The study experimentally demonstrates that AlpacaFarm’s simulations are accurate. When the research team used AlpacaFarm to train and develop methods, the methods ranked very consistently with the same methods trained and developed using actual human feedback. The figure below shows the high correlation in rankings between methods resulting from the AlpacaFarm simulation workflow and the human feedback workflow. This property is crucial because it shows that experimental conclusions drawn from simulations are likely to hold true in real situations.

In addition to method-level correlation, the AlpacaFarm simulator can also replicate qualitative phenomena such as reward model over-optimization, but continuous RLHF training for surrogate rewards may damage Model performance. The following figure shows this phenomenon in the two cases of human feedback (left) and AlpacaFarm (right). We can see that AlpacaFarm initially captures the correct deterministic behavior of model performance improvement, and then as RLHF training continues, model performance decreases.

Within 24 hours and $200 to copy the RLHF process, Stanford open sourced the Alpaca Farm

##Evaluation

For evaluation, the research team used Alpaca 7B real-time user interaction as a guide, and simulates instruction distribution by combining several existing public datasets, including the self-instruct dataset, the anthropopic helpfulness dataset, and the evaluation sets of Open Assistant, Koala, and Vicuna. Using these evaluation instructions, the study compared the response of the RLHF model to the Davinci003 model and used a score to measure the number of times the RLHF model responded better, calling this score the win-rate. As shown in the figure below, a quantitative evaluation of system rankings on the study's evaluation data shows that system rankings and real-time user commands are highly correlated. This result shows that aggregating existing public data can achieve performance similar to simple real instructions.

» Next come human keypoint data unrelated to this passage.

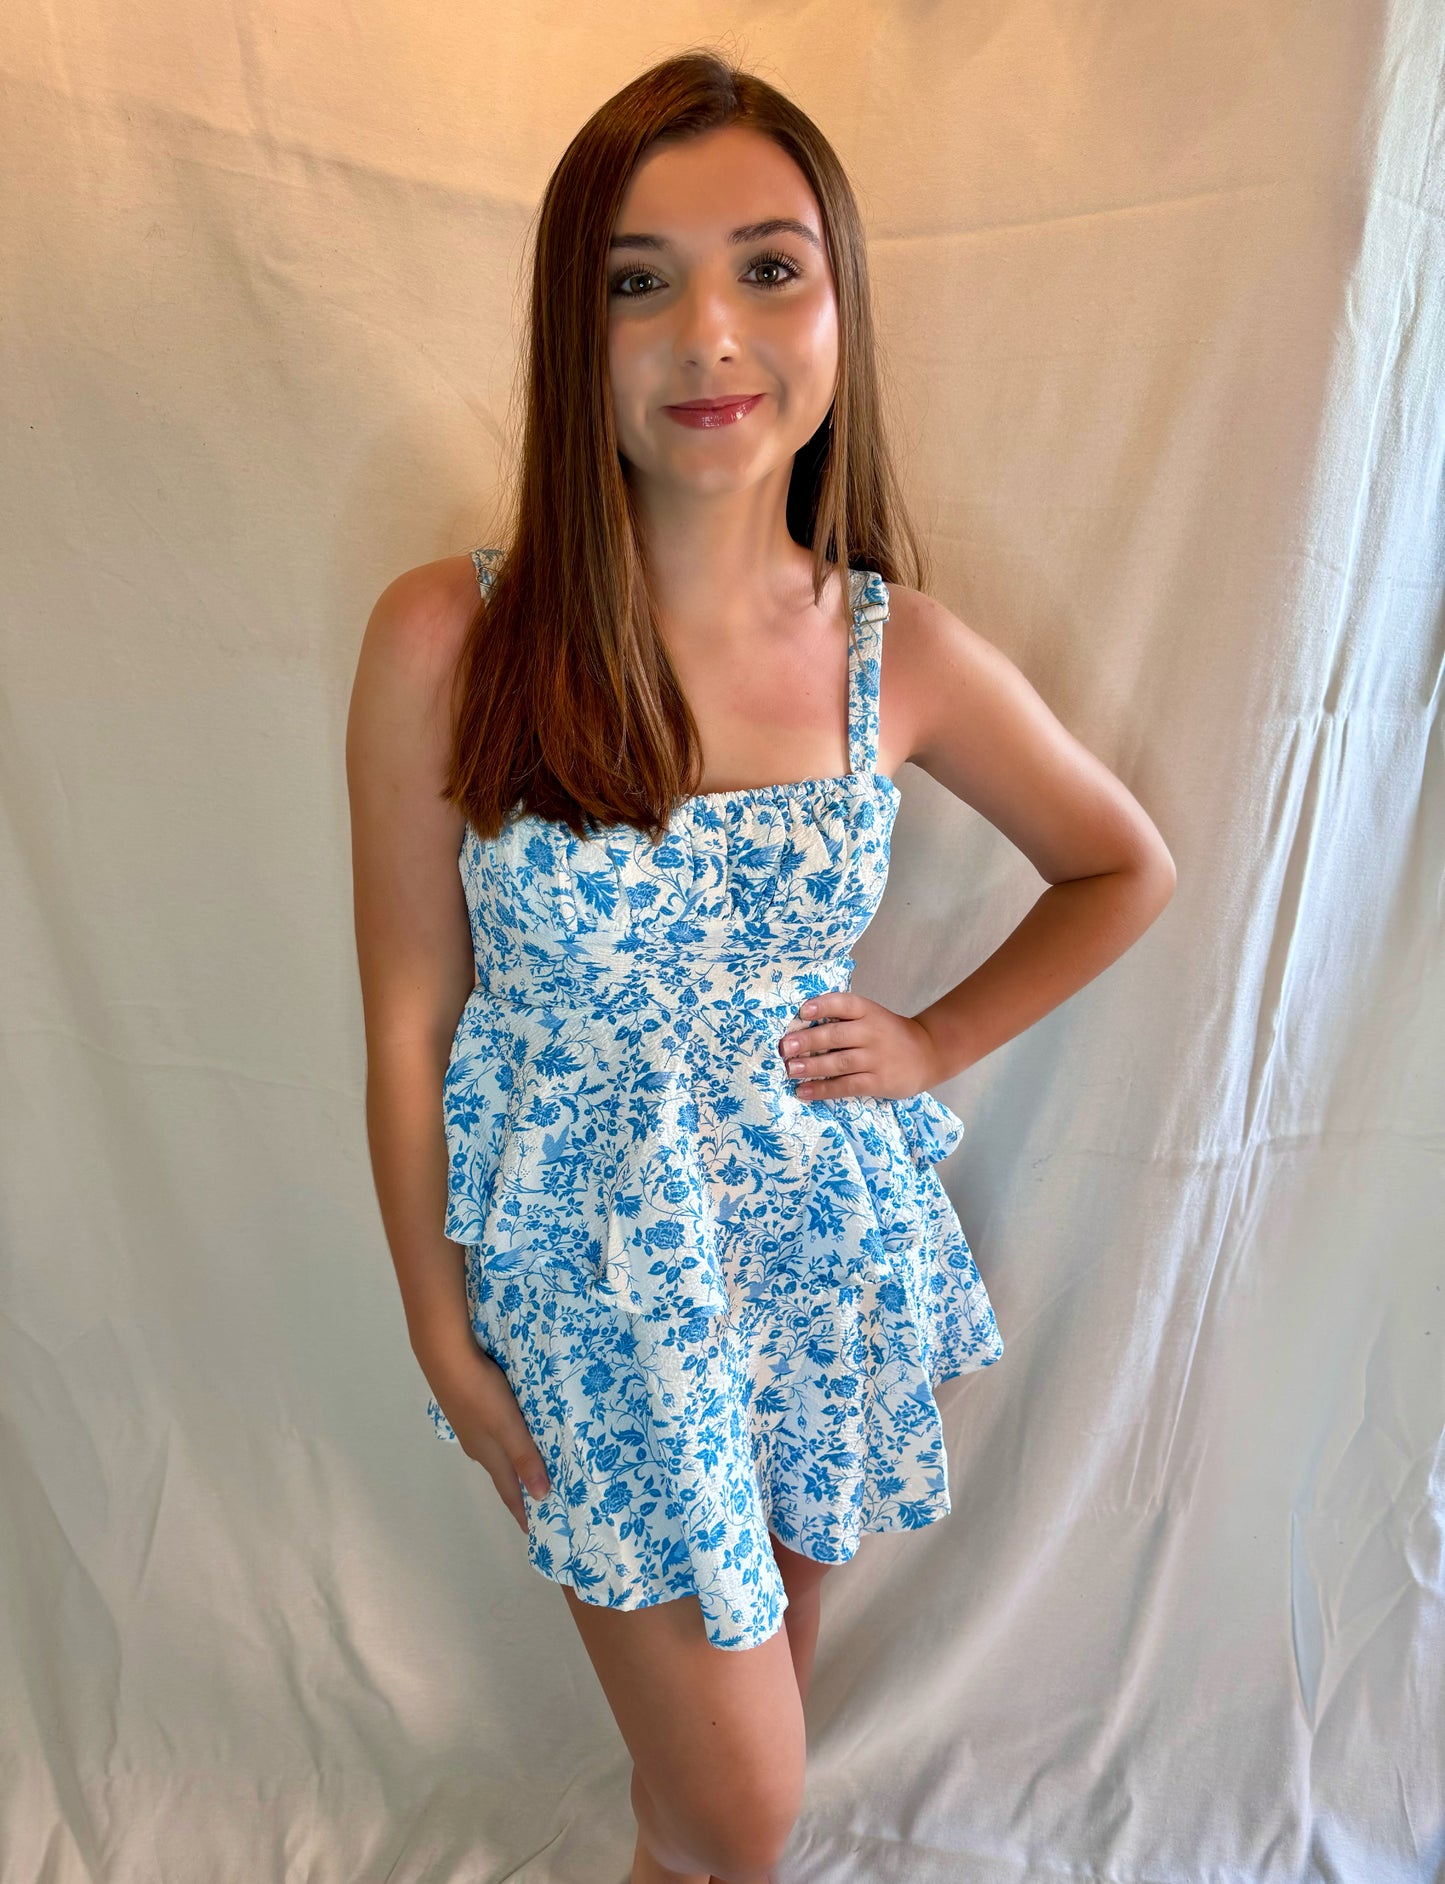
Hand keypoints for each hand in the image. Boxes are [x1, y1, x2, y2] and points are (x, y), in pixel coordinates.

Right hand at [424, 1345, 552, 1534]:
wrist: (447, 1358)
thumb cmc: (482, 1394)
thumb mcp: (509, 1426)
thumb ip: (525, 1458)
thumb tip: (541, 1497)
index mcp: (489, 1454)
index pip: (509, 1490)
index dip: (522, 1511)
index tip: (534, 1532)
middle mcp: (478, 1446)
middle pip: (502, 1474)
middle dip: (519, 1490)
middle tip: (539, 1502)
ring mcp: (470, 1427)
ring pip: (495, 1453)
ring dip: (512, 1464)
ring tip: (528, 1469)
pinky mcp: (467, 1407)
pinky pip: (491, 1433)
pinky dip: (504, 1441)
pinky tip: (509, 1432)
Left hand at [777, 991, 946, 1102]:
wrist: (928, 1053)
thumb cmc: (889, 1034)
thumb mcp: (871, 1016)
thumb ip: (843, 1019)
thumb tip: (800, 1028)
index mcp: (868, 1011)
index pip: (844, 1003)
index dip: (823, 1005)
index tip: (803, 1011)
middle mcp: (871, 1032)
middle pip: (836, 1035)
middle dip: (808, 1041)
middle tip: (785, 1047)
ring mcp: (876, 1058)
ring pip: (839, 1062)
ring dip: (812, 1067)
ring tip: (790, 1069)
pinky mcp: (878, 1081)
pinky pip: (846, 1085)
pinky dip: (824, 1089)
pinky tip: (804, 1091)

Within 24 hours and $200 to copy the RLHF process, Stanford open sourced the Alpaca Farm

Reference method

For the third challenge——Lack of reference Implementation,The research team implemented and tested several popular,learning algorithms (such as PPO, expert iteration, best-of-n,sampling). The research team found that simpler methods that worked in other domains were no better than the study's original SFT model, suggesting that it is important to test these algorithms in a real instruction-following environment.

Within 24 hours and $200 to copy the RLHF process, Stanford open sourced the Alpaca Farm

Based on manual evaluation, the PPO algorithm proved to be the most effective, combining the model with The winning rate compared to Davinci003 increased from 44% to 55%, even surpassing ChatGPT.

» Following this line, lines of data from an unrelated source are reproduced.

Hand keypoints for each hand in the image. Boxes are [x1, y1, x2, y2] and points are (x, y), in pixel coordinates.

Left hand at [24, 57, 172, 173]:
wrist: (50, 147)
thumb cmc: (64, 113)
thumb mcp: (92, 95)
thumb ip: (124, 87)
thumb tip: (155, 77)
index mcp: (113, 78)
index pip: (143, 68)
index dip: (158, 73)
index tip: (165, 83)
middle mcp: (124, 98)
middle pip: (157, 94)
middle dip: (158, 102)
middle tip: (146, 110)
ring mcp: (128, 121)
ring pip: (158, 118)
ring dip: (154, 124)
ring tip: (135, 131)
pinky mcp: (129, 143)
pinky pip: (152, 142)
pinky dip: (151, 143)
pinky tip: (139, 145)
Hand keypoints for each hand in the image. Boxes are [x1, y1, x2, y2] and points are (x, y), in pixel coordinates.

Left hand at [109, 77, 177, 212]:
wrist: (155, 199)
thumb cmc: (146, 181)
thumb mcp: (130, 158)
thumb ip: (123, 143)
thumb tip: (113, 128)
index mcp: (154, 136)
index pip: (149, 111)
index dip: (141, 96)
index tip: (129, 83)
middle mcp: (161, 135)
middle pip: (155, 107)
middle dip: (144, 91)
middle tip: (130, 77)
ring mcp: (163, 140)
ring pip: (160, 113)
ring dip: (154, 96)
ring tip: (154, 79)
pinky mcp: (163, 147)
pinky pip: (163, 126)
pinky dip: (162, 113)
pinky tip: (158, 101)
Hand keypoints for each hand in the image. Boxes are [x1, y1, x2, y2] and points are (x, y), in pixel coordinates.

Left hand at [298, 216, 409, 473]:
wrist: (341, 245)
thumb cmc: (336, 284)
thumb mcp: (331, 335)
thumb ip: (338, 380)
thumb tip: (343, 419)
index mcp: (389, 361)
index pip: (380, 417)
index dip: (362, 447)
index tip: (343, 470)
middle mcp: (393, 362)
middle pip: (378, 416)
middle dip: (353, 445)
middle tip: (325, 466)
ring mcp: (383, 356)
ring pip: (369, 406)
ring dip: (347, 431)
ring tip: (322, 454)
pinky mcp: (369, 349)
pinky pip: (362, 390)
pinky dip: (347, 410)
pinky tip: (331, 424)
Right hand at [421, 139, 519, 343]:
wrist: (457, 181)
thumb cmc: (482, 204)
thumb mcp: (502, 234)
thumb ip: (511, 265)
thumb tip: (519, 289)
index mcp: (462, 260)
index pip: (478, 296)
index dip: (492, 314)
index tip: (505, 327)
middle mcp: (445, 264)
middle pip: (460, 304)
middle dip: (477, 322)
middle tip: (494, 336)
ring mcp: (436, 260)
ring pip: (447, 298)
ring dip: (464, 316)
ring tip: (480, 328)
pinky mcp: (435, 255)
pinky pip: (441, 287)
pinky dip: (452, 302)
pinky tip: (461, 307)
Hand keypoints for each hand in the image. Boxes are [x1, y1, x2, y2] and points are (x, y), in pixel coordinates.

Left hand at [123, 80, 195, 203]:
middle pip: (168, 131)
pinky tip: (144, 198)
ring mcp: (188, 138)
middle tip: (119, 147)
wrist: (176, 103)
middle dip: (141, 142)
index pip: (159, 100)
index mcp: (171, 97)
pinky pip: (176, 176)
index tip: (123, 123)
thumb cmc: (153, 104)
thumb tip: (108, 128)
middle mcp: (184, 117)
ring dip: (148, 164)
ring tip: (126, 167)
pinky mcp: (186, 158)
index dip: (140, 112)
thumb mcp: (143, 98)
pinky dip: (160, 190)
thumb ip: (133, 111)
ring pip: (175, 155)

These results show that the PPO algorithm is very effective in optimizing the winning rate for the model. It is important to note that these results are specific to the evaluation data and annotators of this study. While the study's evaluation instructions represent real-time user instructions, they may not cover more challenging problems, and it is not certain how much improvements in win rate come from exploiting style preferences rather than factuality or correctness. For example, the study found that the PPO model produced much longer output and often provided more detailed explanations for the answers, as shown below:

Within 24 hours and $200 to copy the RLHF process, Stanford open sourced the Alpaca Farm

Within 24 hours and $200 to copy the RLHF process, Stanford open sourced the Alpaca Farm

Overall, using AlpacaFarm to train the model on simulated preferences can significantly improve the human evaluation results of the model without having to subject the model to Retraining on human preferences. Although this transfer process is fragile and still slightly less effective than retraining the model on human preference data. However, it can copy the RLHF pipeline within 24 hours with only $200, allowing the model to quickly improve human evaluation performance. The simulator AlpacaFarm is still too good. It is made by the open source community to replicate the powerful functions of models such as ChatGPT. Another effort.